Rewrite the lines of the material from the line containing "### Introduction" up to and including the line containing "was implemented and" as a numbered list, omitting any blank lines.

*** Opening of Available data ***

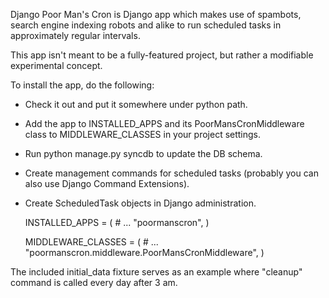 Django Poor Man's Cron is Django app which makes use of spambots, search engine indexing robots and alike to run scheduled tasks in approximately regular intervals.

This app isn't meant to be a fully-featured project, but rather a modifiable experimental concept.

To install the app, do the following:

+ Check it out and put it somewhere under python path.
+ Add the app to INSTALLED_APPS and its PoorMansCronMiddleware class to MIDDLEWARE_CLASSES in your project settings.
+ Run python manage.py syncdb to update the DB schema.
+ Create management commands for scheduled tasks (probably you can also use Django Command Extensions).
+ Create ScheduledTask objects in Django administration.

	INSTALLED_APPS = (
	    # ...
	    "poormanscron",
	    )

	MIDDLEWARE_CLASSES = (
	    # ...
	    "poormanscron.middleware.PoorMansCronMiddleware",
	    )
	    
The included initial_data fixture serves as an example where "cleanup" command is called every day after 3 am.
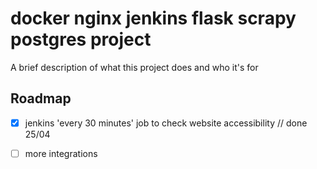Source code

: 
# docker nginx jenkins flask scrapy postgres project

A brief description of what this project does and who it's for





## Roadmap

- [x] jenkins 'every 30 minutes' job to check website accessibility // done 25/04

- [ ] more integrations
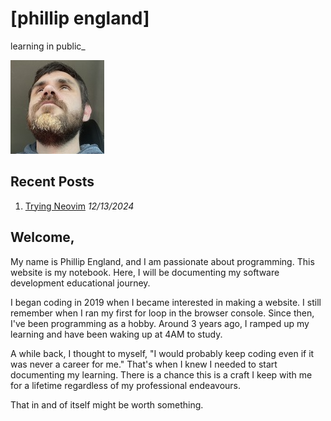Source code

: # [phillip england]

<p>learning in public<the-blinker rate='1000'>_</the-blinker></p>

<div class="relative rounded border-gray-300 w-[150px]">
    <img src="/static/img/me2.jpg" class="w-[150px] rounded" />
</div>

<random-beads count='12'></random-beads>

## Recent Posts
1. [Trying Neovim](/post/trying-neovim) *12/13/2024*

## Welcome,

My name is Phillip England, and I am passionate about programming. This website is my notebook. Here, I will be documenting my software development educational journey.

I began coding in 2019 when I became interested in making a website. I still remember when I ran my first for loop in the browser console. Since then, I've been programming as a hobby. Around 3 years ago, I ramped up my learning and have been waking up at 4AM to study.

A while back, I thought to myself, "I would probably keep coding even if it was never a career for me." That's when I knew I needed to start documenting my learning. There is a chance this is a craft I keep with me for a lifetime regardless of my professional endeavours.

That in and of itself might be worth something.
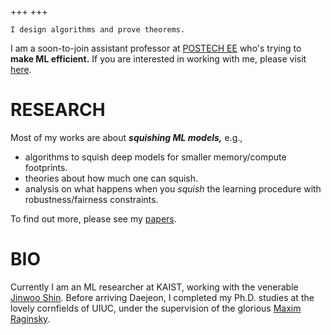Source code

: +++
+++

`I design algorithms and prove theorems.`


I am a soon-to-join assistant professor at [POSTECH EE](https://ee.postech.ac.kr) who's trying to __make ML efficient.__ If you are interested in working with me, please visit [here](/withme/).

# RESEARCH

Most of my works are about _**squishing ML models,**_ e.g.,
- algorithms to squish deep models for smaller memory/compute footprints.
- theories about how much one can squish.
- analysis on what happens when you _squish_ the learning procedure with robustness/fairness constraints.

To find out more, please see my [papers](/papers/).

# BIO
Currently I am an ML researcher at KAIST, working with the venerable [Jinwoo Shin](https://alinlab.kaist.ac.kr/shin.html). Before arriving Daejeon, I completed my Ph.D. studies at the lovely cornfields of UIUC, under the supervision of the glorious [Maxim Raginsky](http://maxim.ece.illinois.edu).



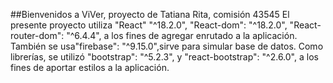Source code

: ##Bienvenidos a ViVer, proyecto de Tatiana Rita, comisión 43545
El presente proyecto utiliza "React" "^18.2.0", "React-dom": "^18.2.0", "React-router-dom": "^6.4.4", a los fines de agregar enrutado a la aplicación. También se usa"firebase": "^9.15.0",sirve para simular base de datos. Como librerías, se utilizó "bootstrap": "^5.2.3", y "react-bootstrap": "^2.6.0", a los fines de aportar estilos a la aplicación.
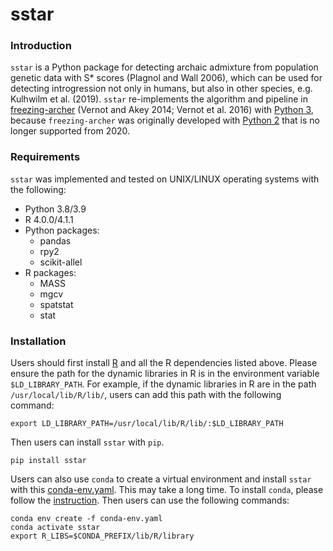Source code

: # sstar

### Introduction

`sstar` is a Python package for detecting archaic admixture from population genetic data with S* scores (Plagnol and Wall 2006), which can be used for detecting introgression not only in humans, but also in other species, e.g. Kulhwilm et al. (2019). `sstar` re-implements the algorithm and pipeline in [freezing-archer](https://github.com/bvernot/freezing-archer) (Vernot and Akey 2014; Vernot et al. 2016) with [Python 3](https://www.python.org/downloads/), because `freezing-archer` was originally developed with [Python 2](https://www.python.org/doc/sunset-python-2/) that is no longer supported from 2020.

### Requirements

`sstar` was implemented and tested on UNIX/LINUX operating systems with the following:

- Python 3.8/3.9
- R 4.0.0/4.1.1
- Python packages:
	- pandas
	- rpy2
	- scikit-allel
- R packages:
	- MASS
	- mgcv
	- spatstat
	- stat

### Installation

Users should first install [R](https://cran.r-project.org/) and all the R dependencies listed above. Please ensure the path for the dynamic libraries in R is in the environment variable `$LD_LIBRARY_PATH`. For example, if the dynamic libraries in R are in the path `/usr/local/lib/R/lib/`, users can add this path with the following command:

	export LD_LIBRARY_PATH=/usr/local/lib/R/lib/:$LD_LIBRARY_PATH

Then users can install `sstar` with `pip`.

	pip install sstar

Users can also use `conda` to create a virtual environment and install `sstar` with this [conda-env.yaml](https://github.com/xin-huang/sstar/blob/main/examples/snakepipe/conda-env.yaml). This may take a long time. To install `conda`, please follow the [instruction](https://docs.conda.io/projects/conda/en/latest/user-guide/install/index.html). Then users can use the following commands:

	conda env create -f conda-env.yaml
	conda activate sstar
	export R_LIBS=$CONDA_PREFIX/lib/R/library

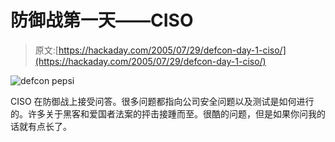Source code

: # 防御战第一天——CISO

> 原文:[https://hackaday.com/2005/07/29/defcon-day-1-ciso/](https://hackaday.com/2005/07/29/defcon-day-1-ciso/)

![defcon pepsi](../Images/4eb3f9e7b8b8848b63711f8f56c4873d.png)

CISO 在防御战上接受问答。很多问题都指向公司安全问题以及测试是如何进行的。许多关于黑客和爱国者法案的抨击接踵而至。很酷的问题，但是如果你问我的话就有点长了。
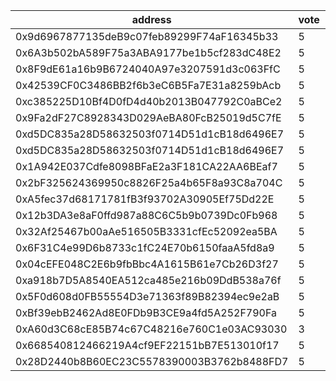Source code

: address|vote|timestamp|signature
---|---|---|---
0x9d6967877135deB9c07feb89299F74aF16345b33|5|1611666569|0x94f2d47c6de4f5406ba9bc7cf17d5f8db8be757572ac670f2a9de778e4c3b097741239e2ed811a8fe158df6dbad0fd130ecc2da6012ad1fc44f2b0c493d0cae81b
0x6A3b502bA589F75a3ABA9177be1b5cf283dC48E2|5|1611666580|0xba0e6f994473f5980e4e409d8c36f15b352166334eec3b73b8aea363a0a01def3b18c4a9ded5cb201f8f8cf880d567dd10602b7e0815ca9e3ec53b59976fc9cd1b
0x8F9dE61a16b9B6724040A97e3207591d3c063FfC|5|1611666593|0x7a80685e251bf445ea32a022e7a0ba059aca9fd1c8c279c8c950bcc5b2ecd18c253a9f1e75d9be4116ae944b733f61b7601a222a083c3217ce3dde5a8f61036d1b
0x42539CF0C3486BB2f6b3eC6B5Fa7E31a8259bAcb|5|1611666907|0xff6ef225301bbfb47336d132d6fb20f808c96eb9ac5417fc4b526ce269b4bba5196fcc68c0b9d9e98cfc02673fcc1e80af361105feedf55d0ec4591bccff846f1c
0xc385225D10Bf4D0fD4d40b2013B047792C0aBCe2|5|1611666917|0x3083cf931af02c170f96e5c8276a970c1d87d210648e5e9290f2e1d57e728395241ccac77006d0ca6b245c98c30b9dce47f88af9662a020c2a930e9e9144a74d1c
0x9Fa2dF27C8928343D029AeBA80FcB25019d5C7fE|5|1611666936|0x54c85511877152c5e09c1d8d2daecbdcf8b88f2722b6f8280cbb1e84e31bafef696cbe59d0b109d2b738ba0d1e1d35e1f2204ba7aa45277470e29e711581b0381b
0xd5DC835a28D58632503f0714D51d1cB18d6496E7|5|1611668830|0xbcce24f14c567cd984162fb3266eea1122a04c8d1cd4117714237b93b9769b7743080d7d45ac2f963de62d04a211a42a0f1f08d8cf2fc0b8c60c8857bffc2b711c
0xd5DC835a28D58632503f0714D51d1cB18d6496E7|5|1611668857|0xd18c2445f9ab6b0487dba6d5f09675e1cb777c591c2e8683d4274e56846db32c5b5fde46120a777fe1ea6cf1f2c63a77094677e724cf4981de1124c19e6795e71c
0x1A942E037Cdfe8098BFaE2a3F181CA22AA6BEaf7|5|1611669302|0x265fad3abb9f785fd7760c4c3b061e2b8f1a9239b9d86ae71b6224e8044a4b273104c42b157882ffee500097920ba8ce273a5b72ee8962d0f2f2ccca2d3040321c
0x2bF325624369950c8826F25a4b65F8a93C8a704C|5|1611669977|0x5d5f988f5b6788bdee4eb3402b7ba2af4882c046aa300567e6fb6e842aa334e33bb986a9431e0ee09412a463b7e1397622536fea11b792014d17d33c1b562f361b
0xA5fec37d68171781fB3f93702A30905Ef75Dd22E|5|1611670373|0xab9b879ed7099667f8d12040696aae79e2c77cc497f6e80054be8dd71a216f601b703488f01a789be6c82b1e4018049d90cffebd462270d8293535fb6fb107961b
0x12b3DA3e8aF0ffd987a88C6C5b9b0739Dc0Fb968|5|1611674066|0xbbe40d0045113b8f1a74f739b4e87ae161ea15f4ee3fcdd97bbee17cf9da73f674b4944d50d7c6665c8db4f39efe5d4be896f3316e734611a49c7b704ecb1f761b
0x32Af25467b00aAe516505B3331cfEc52092ea5BA|5|1611674153|0xfa52a44287a160f074810d7c3350bf3737f5f36f0ae622ce8ff094c51e403f8808ba634ab33fc43468109064474cc91c1ed38aed954947feb0216c84419077ef1b
0x6F31C4e99D6b8733c1fC24E70b6150faaA5fd8a9|5|1611675033|0x983b3cd33e6f7804a55c9478fe69b6863bc3213f3746ca7b49ef0c44630748d12e3372077dbd6336d7009932cefb532c1426b6d49466ab083fbe66c7221a7aef1b
0x04cEFE048C2E6b9fbBbc4A1615B61e7Cb26D3f27|5|1611675662|0xce68b1fc7b2f34602818875cf4afd1d218865fc20d1222162edd8ab9de3c24d32a6d6f5e8776f20c11619e13b9a4a943dbe7e10e556cec1ffd7260a2c30cf11d1b
0xa918b7D5A8540EA512ca485e216b09DdB538a76f|5|1611689939|0xcbbf6803e2dfd4c9d54f59ce371264a7071428f98ccb1f574e8030a6ebc9509a1d84649e864df976e99a13eb8d9ad53c81445590f507dfdaef4efa3d766baf341b
0x5F0d608d0FB55554D3e71363f89B82394ec9e2aB|5|1611690403|0xd8a7e3a363b169dcd5d82589dc46ec062ceb1410e1be73dad437da85ca49eb5b33074933ba90b89f0f99b3ada69f16ba628ad97f0f7a0e00b807424b71c3219d1c
0xBf39ebB2462Ad8E0FDb9B3CE9a4fd5A252F790Fa|5|1611690415|0x907ec325623c80fbf1c0eb548980df9bd89c7e25c05afd2660118df61a93f36926a5486c568ef04b99bda4085b918a18312cbaa2c9f5a3cdfdf86126163c3aaf1c
0xA60d3C68cE85B74c67C48216e760C1e03AC93030|3|1611712773|0xeb1069a2ba23eadc3f8c8fcb88b52e064609186deb202acb9486ec51859d935140743d8aa164adfaff2dcd43dcec55bd907e6a3dfd447d4d0a679b2ca0edfdcb1b
0x668540812466219A4cf9EF22151bB7E513010f17|5|1611737679|0x5ee7abd1c195d7c56758c7331930db7e05f0a2b70bda6820aff0110d686d9a477906c1fb62fd7974525640637d22cd1b34a1db2449b9f558b748040e7a4e00f01b
0x28D2440b8B60EC23C5578390003B3762b8488FD7|5|1611751940|0x4fd604edbb09814baa8eaa8f32b9be148cbbb4b1a8348a492e68f0d38287263e2bcec3a85e1ed4c240d98f940657d9242831700bc76ea07d83906717dd3948591c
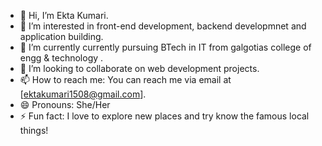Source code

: - 👋 Hi, I’m Ekta Kumari.
- 👀 I’m interested in front-end development, backend developmnet and application building.
- 🌱 I’m currently currently pursuing BTech in IT from galgotias college of engg & technology .
- 💞️ I’m looking to collaborate on web development projects.
- 📫 How to reach me: You can reach me via email at [ektakumari1508@gmail.com].
- 😄 Pronouns: She/Her
- ⚡ Fun fact: I love to explore new places and try know the famous local things!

*** Close of Available data ***

*Written solution*
1. ### Introduction
2. `sstar` is a Python package for detecting archaic admixture from population genetic data with S* scores (Plagnol and Wall 2006), which can be used for detecting introgression not only in humans, but also in other species, e.g. Kulhwilm et al. (2019). `sstar` re-implements the algorithm and pipeline in [freezing-archer](https://github.com/bvernot/freezing-archer) (Vernot and Akey 2014; Vernot et al. 2016) with [Python 3](https://www.python.org/downloads/), because `freezing-archer` was originally developed with [Python 2](https://www.python.org/doc/sunset-python-2/) that is no longer supported from 2020.
3. ### Requirements
4. `sstar` was implemented and tested on UNIX/LINUX operating systems with the following:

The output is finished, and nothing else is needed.